> Exercise goal:
In the exhibition program text below, copy the passage starting at "Our 2008 installment" and ending at "super-starchy alien foodstuff.", word for word.

++++ Passage given ++++

| |
The exhibition
program at the AAC consists of juried group shows and
solo exhibitions. The year is divided into six slots,
each six to nine weeks long. The AAC issues an annual
call for solo exhibitions proposals for the subsequent
season. Proposals are reviewed by a rotating Exhibitions
Committee, which includes members of staff and Board,
as well as outside curators, artists, and other arts professionals.
Calls for entry for group shows are issued intermittently
and juried by an AAC designated curator. Occasional invitational
exhibitions take place, with the AAC curator or a guest
curator making the selections. The AAC continues to pursue
artistic excellence and to facilitate bringing emerging
and under-represented artists into contact with the public
as well as museum and gallery professionals. The AAC serves
as a focal point for the ongoing exchange of ideas and
images between artists and the public and as a doorway
to the arts for the local and Mid-Atlantic regional community.
| April 8 - May 31, 2008 (Reception April 11,
6-9 pm) |
SPRING
SOLOS 2008

Our 2008 installment
of SPRING SOLOS once again surveys the best in
contemporary art from across the Mid-Atlantic region--providing
six separate solo exhibitions together
under one roof.
- Jacklyn Brickman
makes installations that resemble science museum displays
and illustrate relationships between people, food, corporations,
and chemistry. Here the Newark, Delaware-based artist
focuses her attention on corn, a crop that’s been redesigned
by scientists into a super-starchy alien foodstuff.
- Laure Drogoul,
a Sondheim Prize winner, orchestrates all sorts of curious
happenings and installations—from performances with
amplified knitting orchestras, to devices with which
to sing to—and possibly charm—vitrines full of earthworms,
to a traveling museum of smells called The Olfactory
Factory. For this show, the Baltimore artist conducts
a video séance, calling out to the civil war dead in
nearby Arlington Cemetery.

++++ Dataset section ++++

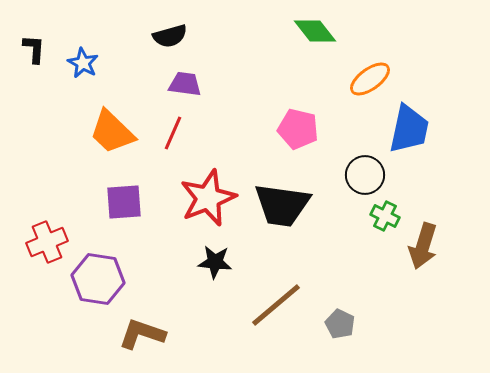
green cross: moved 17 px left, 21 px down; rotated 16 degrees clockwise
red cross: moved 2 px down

++++

> Written reply:
Our 2008 installment
of SPRING SOLOS once again surveys the best in
contemporary art from across the Mid-Atlantic region--providing
six separate solo exhibitions together
under one roof.
- Jacklyn Brickman
makes installations that resemble science museum displays
and illustrate relationships between people, food, corporations,
and chemistry. Here the Newark, Delaware-based artist
focuses her attention on corn, a crop that’s been redesigned
by scientists into a super-starchy alien foodstuff.